The KS282's excellent air circulation, well-positioned places to accommodate two optional chassis fans, and hefty power supply makes this case an excellent choice for those who want to build a high-end, fully-loaded computer--a gamer's delight.

BENT METAL.  The KS282 is made from .8 mm steel and has a very solid feel.  Most of the edges are bent in to strengthen it and reduce the possibility of cuts during assembly.

The case has two identical, removable sides each of which lock into place with six fingers each at the top and bottom, eight clips along the front, and two alignment tabs and two screws at the rear.  They are relatively easy to remove with the aid of indents along the rear of each side and they slide into place with minimal fidgeting.  There is a U-shaped piece of metal with two holes on the right side of the back of the case which passes through a slot on the edge of the removable left side so the side can be pad-locked.  When the right side is removed, one sees another interior side which completely covers the chassis cavity except for some holes to mount drives in the 5 1/4 bay.  This pretty much blocks assess to the guts of a computer built with this case from the right side and strengthens the case.  The sides are quite hefty with thick folded edges and integral triangular braces at the top and bottom.  There is a wide band of ventilation holes from the top to the bottom at the front of the sides.  There are spring fingers every 2 1/2" at the edges on the sides, top, and bottom where the sides come into contact with chassis to maintain the continuity of the exterior of the case to reduce electro-magnetic radiation (interference) (EMI) from the case .  These springs do not easily pop off the case like the snap on contacts used with many other computer cases.

The interior of the KS282 is divided into two compartments.  The first occupies the top 5 1/2" of the case and contains power supply and the 5 1/4" drive bays.   With exception of a large rectangular hole to expose the left side of the power supply and permit access to, and provide storage for cabling, and holes to mount the 5 1/4" drives, the left side of the compartment consists of sheet metal from the front to the rear of the case.  This strengthens the case further.

The power supply sets on a flange on the bottom of the left side of the compartment, tabs on the interior right side, and screws to the back of the case.  Again, the clean EMI design of this case is apparent in spring-like fingers on the left an right side of the compartment which grip the power supply and further assure integrity of the Faraday shield.
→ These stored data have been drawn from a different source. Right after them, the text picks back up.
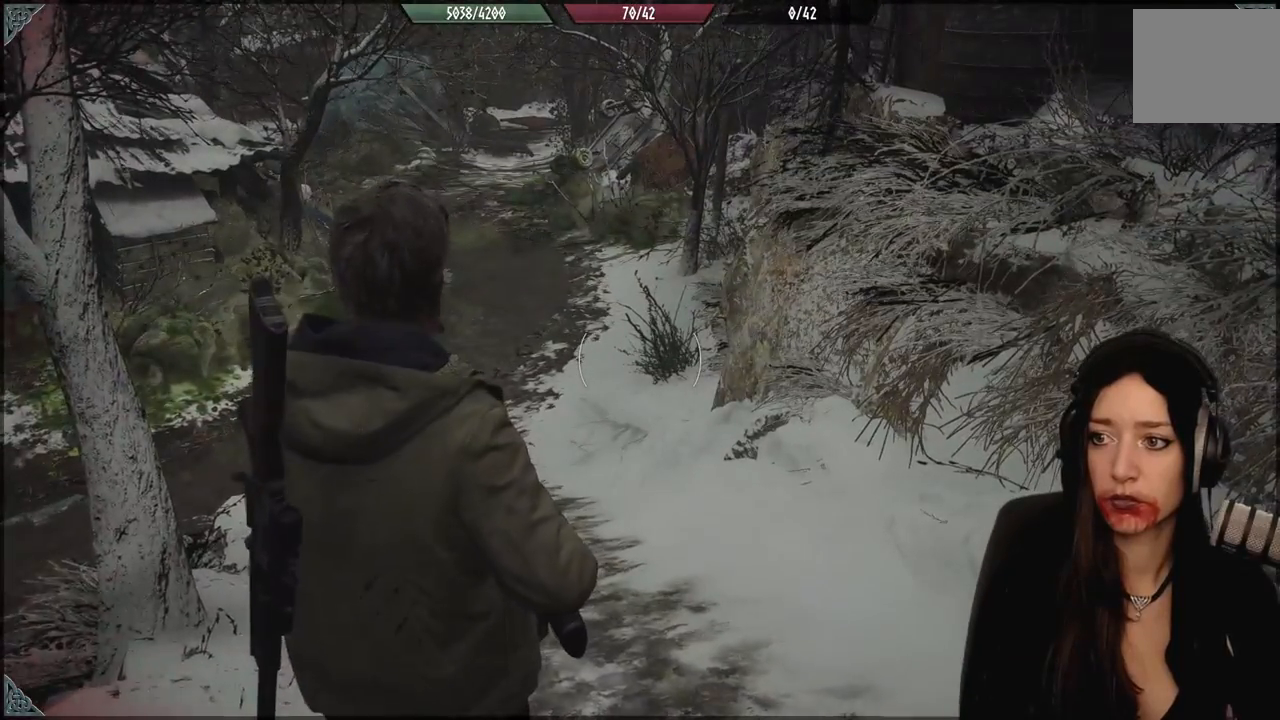
{"dt_ms": 500, "buttons": [], "left_stick": "center", "right_stick": "center", "events": []}
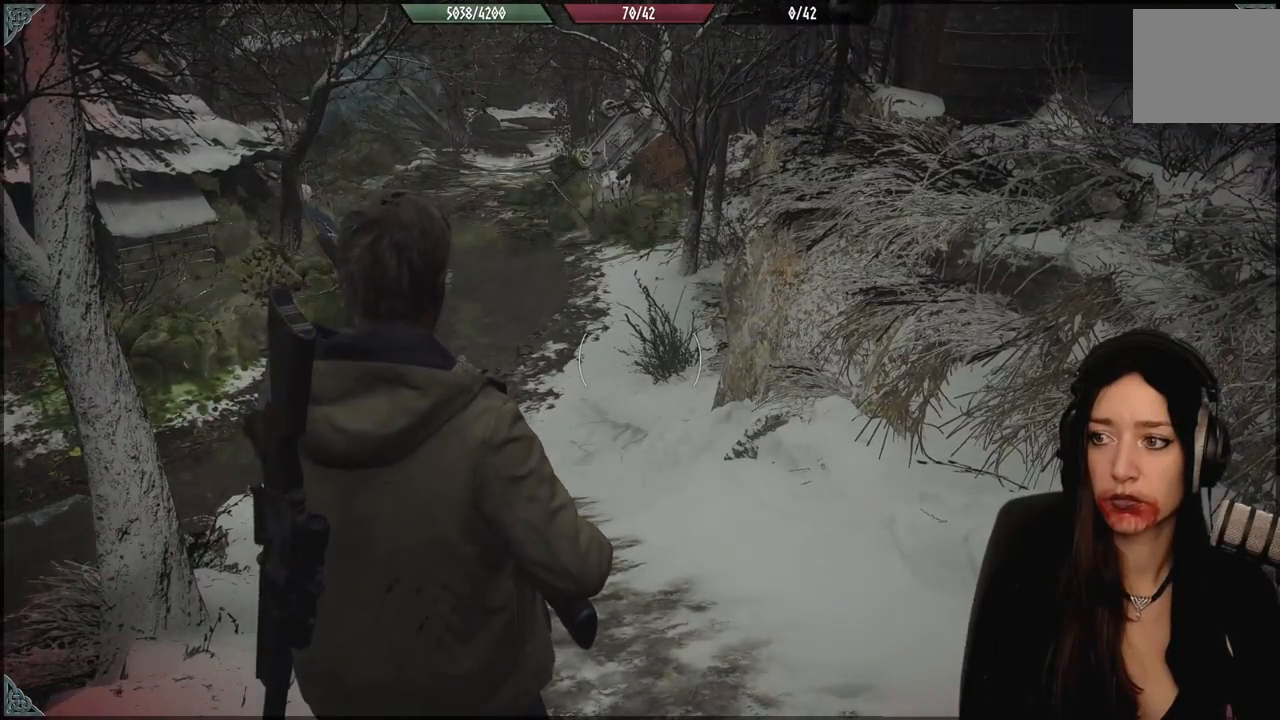
{"dt_ms": 500, "buttons": [], "left_stick": "down", "right_stick": "center", "events": [[233, "left_stick", "down"]]}
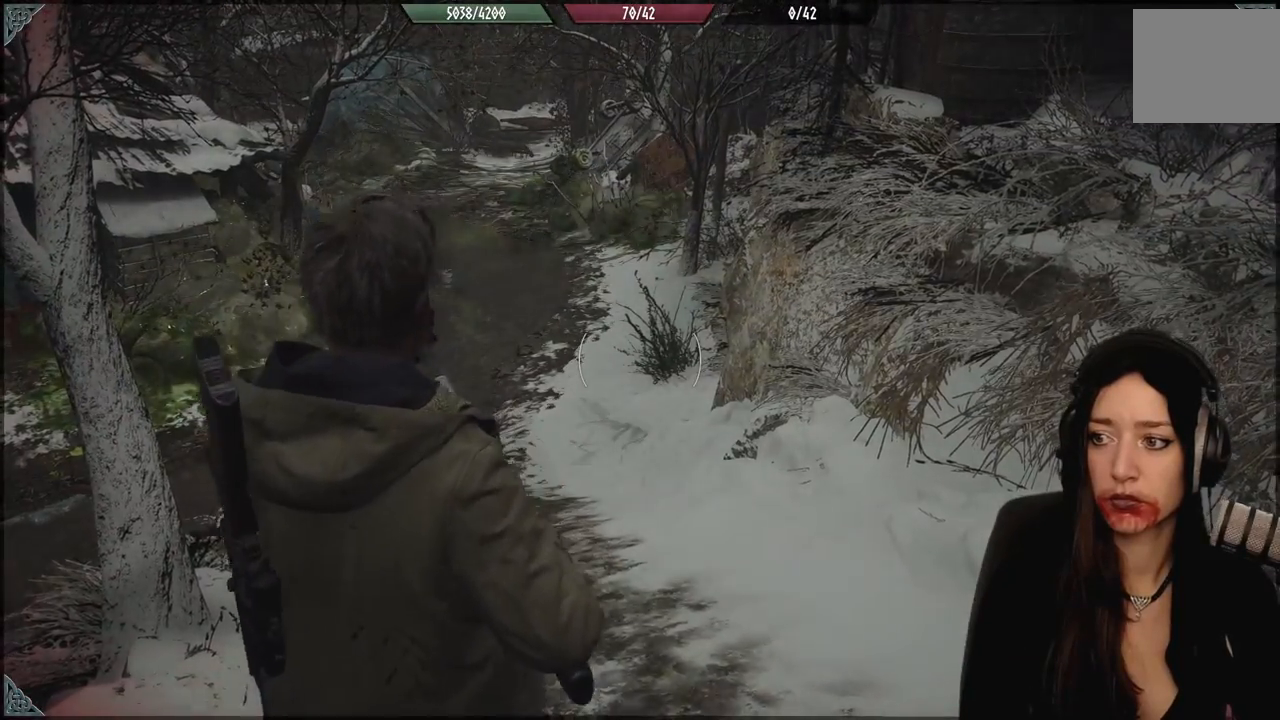
{"dt_ms": 500, "buttons": [], "left_stick": "down", "right_stick": "center", "events": [[117, "right_stick", "down-left"], [200, "right_stick", "left"], [450, "right_stick", "center"]]}
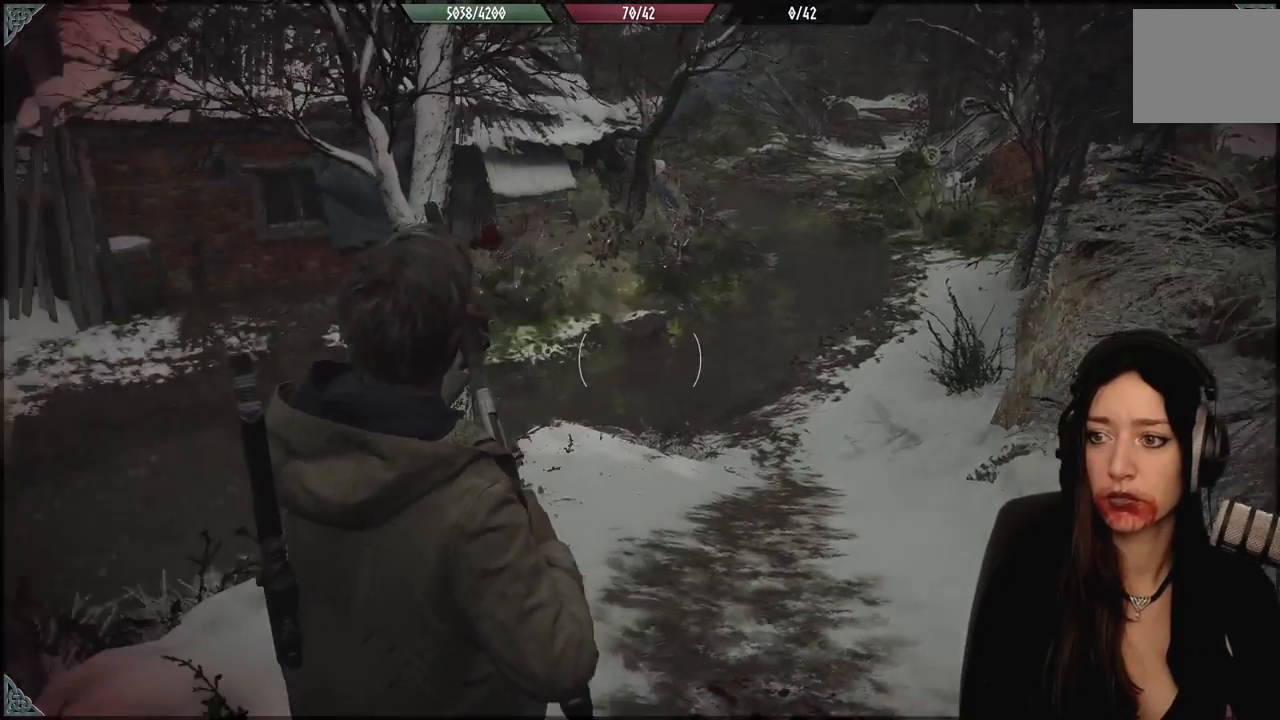
{"dt_ms": 500, "buttons": [], "left_stick": "down", "right_stick": "center", "events": []}
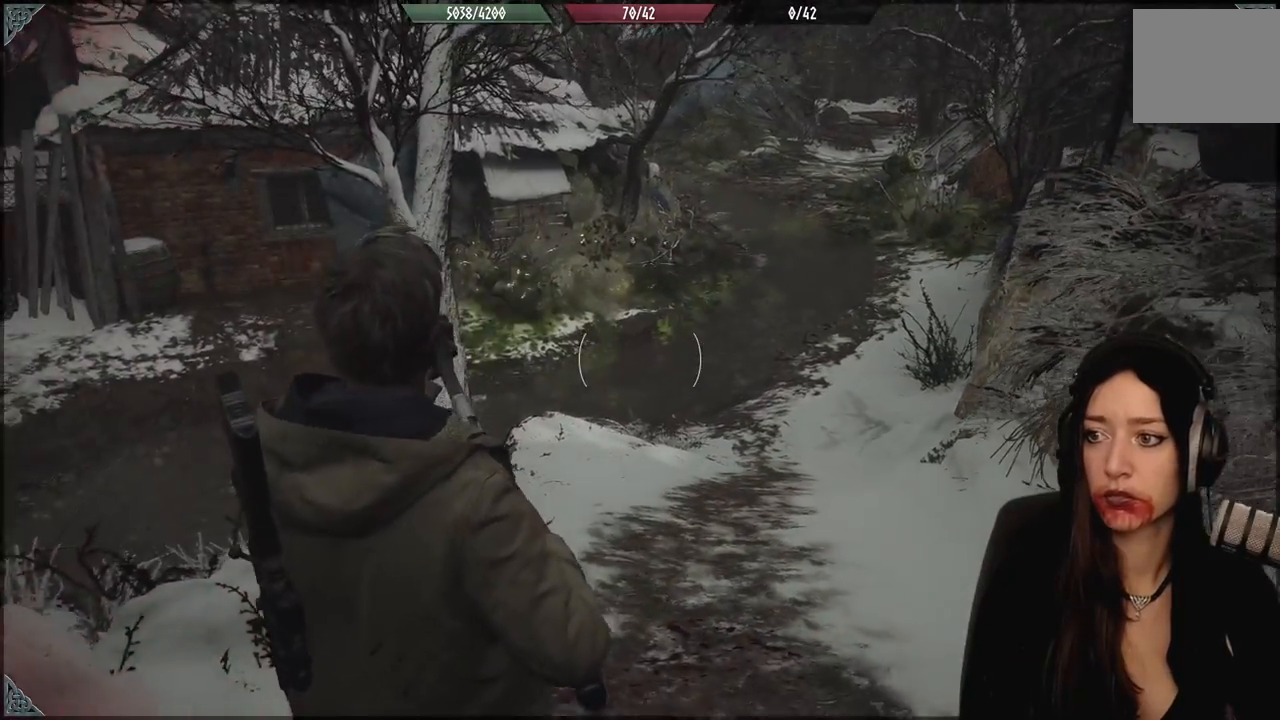
{"dt_ms": 500, "buttons": [], "left_stick": "center", "right_stick": "center", "events": [[117, "left_stick", "center"]]}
The top of the power supply is 1 1/2" from the top of the case.  This permits passage of hot air that may accumulate at the very top of the case out a series of holes all along the back of the case above the power supply.

The other compartment is clearly the motherboard compartment and it is wide open.  The only significant protrusion is the 3 /12" drive bay which is easily removed by pushing a large leaver on the left side of bay rearward.  This case is roomy and "a dream" to work with.

There are no chassis knockouts for Baby AT motherboard, etc. connectors.  I would suggest to Antec that there is certainly room to punch some DB25 and DB9 knockouts just below the optional rear chassis fan mounting position.  I do use them.

The top on this case is removable and not riveted in place like many other cases.  It is secured at the back by two screws and is easily removed by sliding it backward.  Techs are going to like this feature because they will not have to remove a CD-ROM or DVD drive mounted in the top 5 1/4" drive bay to determine its make and model.